I'd like to do something like

foo(bar);

where bar is, for example,

void bar(int a, long b, double c, float d);

but that gives me

error: no matching function for call to bar(void (&)(int, long int, double, float))

I have to call foo as

foo(std::function<void(int, long, double, float)>(bar));

which is too verbose. Even

foo<int, long, double, float>(bar);

would have been better.

foo(bar);

would be just ideal.

Anyway, how can I make calls to foo to be less verbose?

Edit: declaration of foo has to stay the same.

Answer 1

I'd write a wrapper function that translates the function pointer into a std::function wrapper:

template <typename... T>
void foo(std::function<void (T...)> f) {}

template <typename... T>
void foo(void (*f)(T...)) {
    foo(std::function<void (T...)>(f));
}

foo() can then be called either way:

void bar(int,double) {}

void foo_caller() {
    foo(std::function<void (int,double)>(bar));
    foo(bar);
}

Addendum: Non-static member function wrapper

Same approach can be used for pointer-to-member functions — just add another overload:

template <typename C,typename... T>
void foo(void (C::*f)(T...)) {
    foo(std::function<void (C *,T...)>(f));
}

Note the extra first parameter for the this pointer for the member function.
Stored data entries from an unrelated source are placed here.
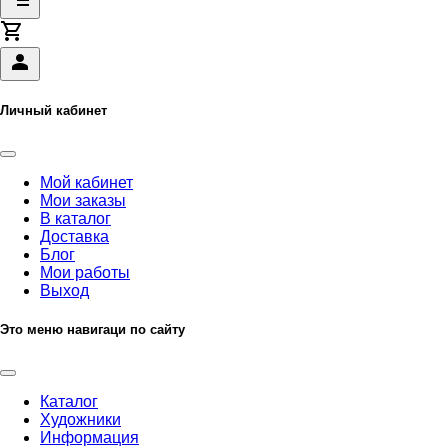
Личный кабинет
Мой кабинет
Мои заказы
В каталог
Доставка
Блог
Мои работы
Выход
Это меню навигаци по сайту
Каталог
Художники
Информация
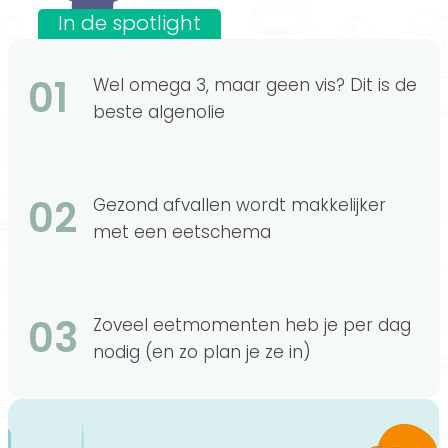
In de spotlight
01
Wel omega 3, maar geen vis? Dit is de
beste algenolie
02
Gezond afvallen wordt makkelijker
met een eetschema
03
Zoveel eetmomenten heb je per dag
nodig (en zo plan je ze in)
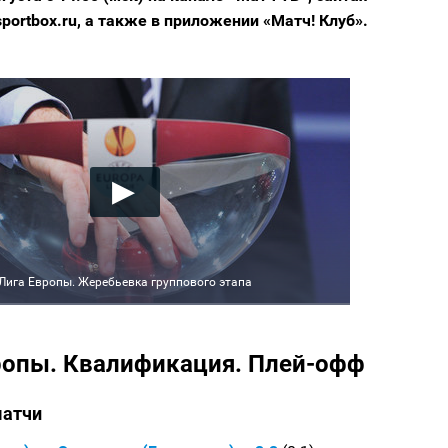
 sportbox.ru, а также в приложении «Матч! Клуб».
Лига Европы. Жеребьевка группового этапа
ропы. Квалификация. Плей-офф
матчи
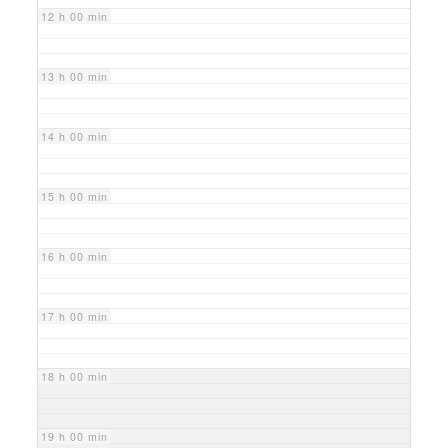
12 h 00 min
13 h 00 min
14 h 00 min
15 h 00 min
16 h 00 min
17 h 00 min
18 h 00 min
19 h 00 min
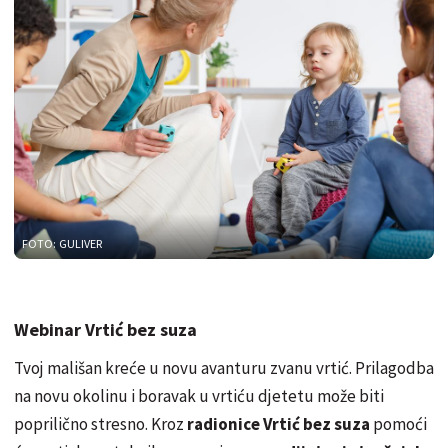
FOTO: GULIVER
Webinar Vrtić bez suza
Tvoj mališan kreće u novu avanturu zvanu vrtić. Prilagodba
na novu okolinu i boravak u vrtiću djetetu može biti
poprilično stresno. Kroz
radionice Vrtić bez suza
pomoći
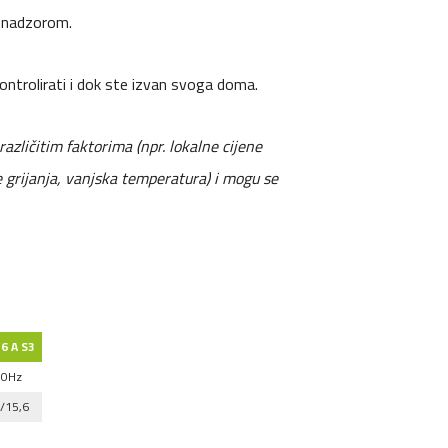
 nadzorom.
ontrolirati i dok ste izvan svoga doma.
različitim faktorima (npr. lokalne cijene
e grijanja, vanjska temperatura) i mogu se
6 A S3
50Hz
6/15,6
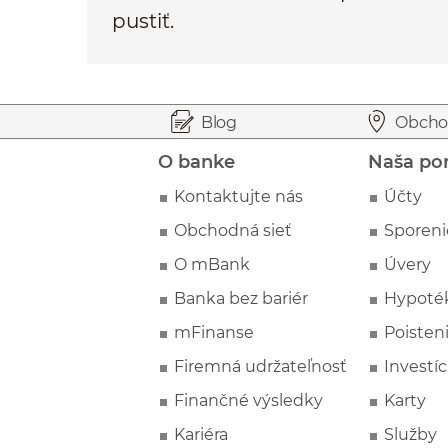
pustiť.
Prejsť na začiatok stránky
Preskočiť na začiatok obsahu
Blog
Obcho
O banke
Naša po
Kontaktujte nás
Účty
Obchodná sieť
Sporeni
O mBank
Úvery
Banka bez bariér
Hypoté
mFinanse
Poisten
Firemná udržateľnosť
Investíc
Finančné výsledky
Karty
Kariéra
Služby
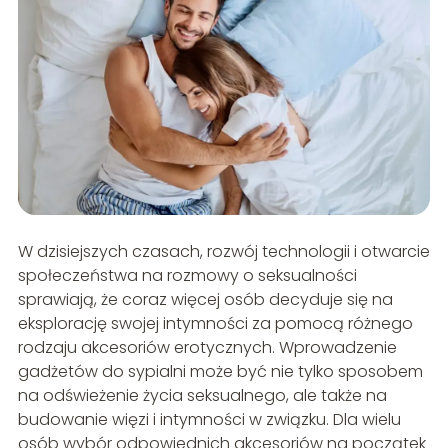
W dzisiejszych czasach, rozwój technologii i otwarcie
społeczeństwa na rozmowy o seksualności
sprawiają, że coraz więcej osób decyduje się na
eksplorację swojej intymności za pomocą różnego
rodzaju akcesoriów erotycznych. Wprowadzenie
gadżetów do sypialni może być nie tylko sposobem
na odświeżenie życia seksualnego, ale także na
budowanie więzi i intymności w związku. Dla wielu
osób wybór odpowiednich akcesoriów na początek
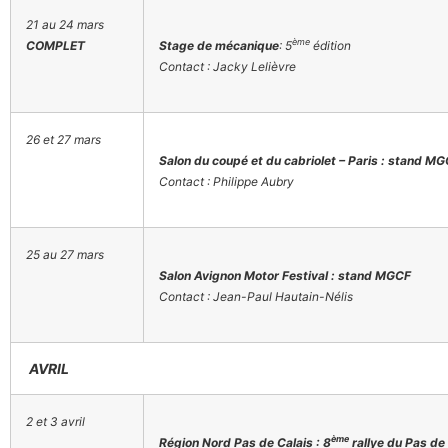
21 au 24 mars
ème
COMPLET
Stage de mécanique
: 5
édition
Contact : Jacky Lelièvre
26 et 27 mars
Salon du coupé et du cabriolet – Paris : stand 
Contact : Philippe Aubry
25 au 27 mars
Salon Avignon Motor Festival : stand MGCF
Contact : Jean-Paul Hautain-Nélis
AVRIL
2 et 3 avril
ème
Région Nord Pas de Calais : 8
rallye du Pas de 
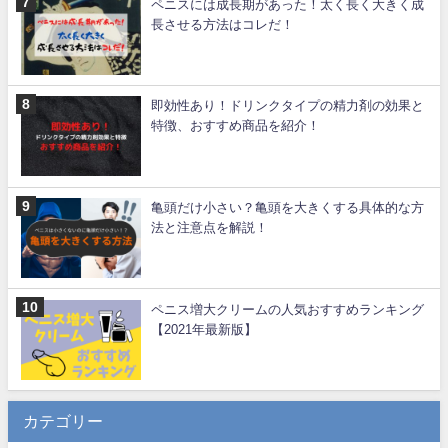
ペニスには成長期があった！太く長く大きく成
長させる方法はコレだ！
即効性あり！ドリンクタイプの精力剤の効果と
特徴、おすすめ商品を紹介！
亀頭だけ小さい？亀頭を大きくする具体的な方
法と注意点を解説！
ペニス増大クリームの人気おすすめランキング
【2021年最新版】
カテゴリー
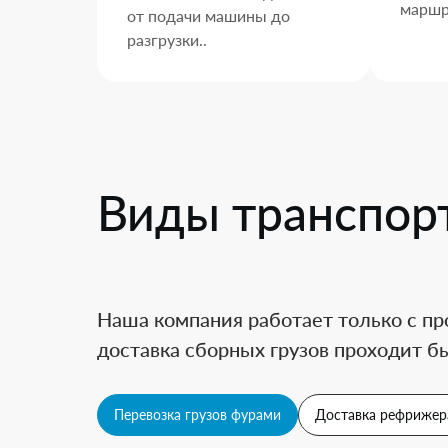
маршр
от подачи машины до
разгрузки..
Виды транспор
Наша компания работает только с пр
доставка сборных грузов проходит бы
Перевозка грузов фурами
Доставка рефрижер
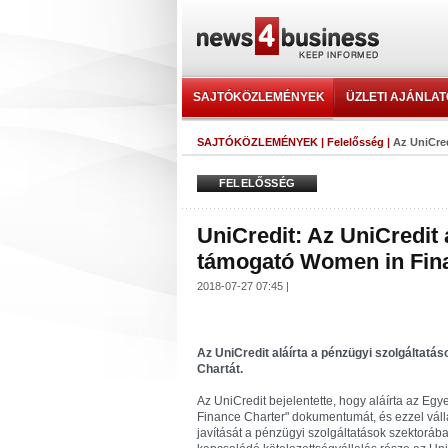
SAJTÓKÖZLEMÉNYEK
ÜZLETI AJÁNLA
SAJTÓKÖZLEMÉNYEK
|
Felelősség
|
Az UniCred
FELELŐSSÉG
UniCredit: Az UniCredit
támogató Women in Fin
2018-07-27 07:45 |
Az UniCredit aláírta a pénzügyi szolgáltat
Chartát.
Az UniCredit bejelentette, hogy aláírta az E
Finance Charter" dokumentumát, és ezzel vál
javítását a pénzügyi szolgáltatások szektorá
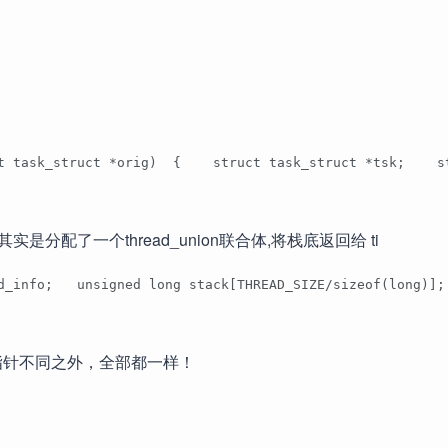
uct task_struct *orig)  {    struct task_struct *tsk;
o 节点，其实是分配了一个thread_union联合体,将栈底返回给 ti
d_info;   unsigned long stack[THREAD_SIZE/sizeof(long)];
tack指针不同之外，全部都一样！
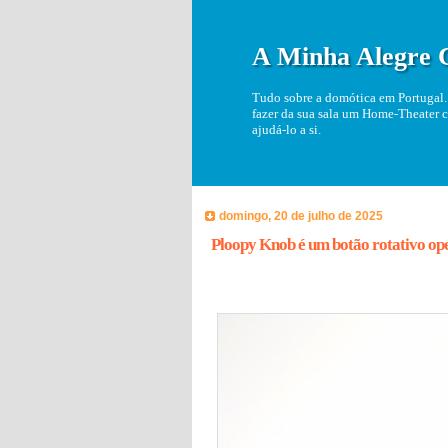
A Minha Alegre 
Tudo sobre a domótica em Portugal. 
fazer da sua sala um Home-Theater c
ajudá-lo a si.
domingo, 20 de julho de 2025
Ploopy Knob é um botão rotativo op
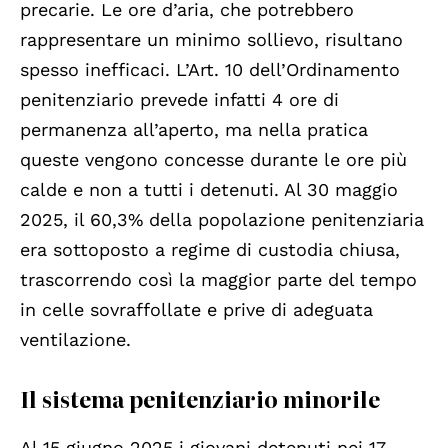
precarie. Le ore d’aria, che potrebbero
rappresentare un minimo sollievo, risultano
spesso inefficaci. L’Art. 10 dell’Ordinamento
penitenziario prevede infatti 4 ore di
permanenza all’aperto, ma nella pratica
queste vengono concesse durante le ore più
calde e non a tutti i detenuti. Al 30 maggio
2025, il 60,3% della popolazione penitenziaria
era sottoposto a regime di custodia chiusa,
trascorrendo così la maggior parte del tempo
in celle sovraffollate e prive di adeguata
ventilazione.
Il sistema penitenziario minorile
Al 15 giugno 2025 i giovani detenuti nei 17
Usage is similar:

struct quux {
    void mf(char *,double) {}
};

void foo_caller() {
    foo(&quux::mf);
}

Answer 2

If you know you will pass a plain function pointer to foo, and not just any C++11 lambda, you can redefine foo as:

template <class ...T>
void foo(void(*callback)(T...)) {
   // .....
}

If you want to support lambdas, you can be more generic with the type

template <class LambdaType>
void foo(LambdaType callback) {
   // .....
}

the downside of this approach is that if you pass something that is not a function or lambda, you will get weird template error messages coming from inside of foo.

---

With your original solution the compiler has problems matching T... to int, long, double, float, probably because it is a nested type.

If I told you to match void(int, double) to MyTempalte<T...> you wouldn't know that I intend to replace T... with int, double, because you don't know what MyTemplate does with its arguments. Maybe MyTemplate is doing something weird to its template arguments first?

Same, the compiler doesn't know how to match std::function template parameters to your function pointer.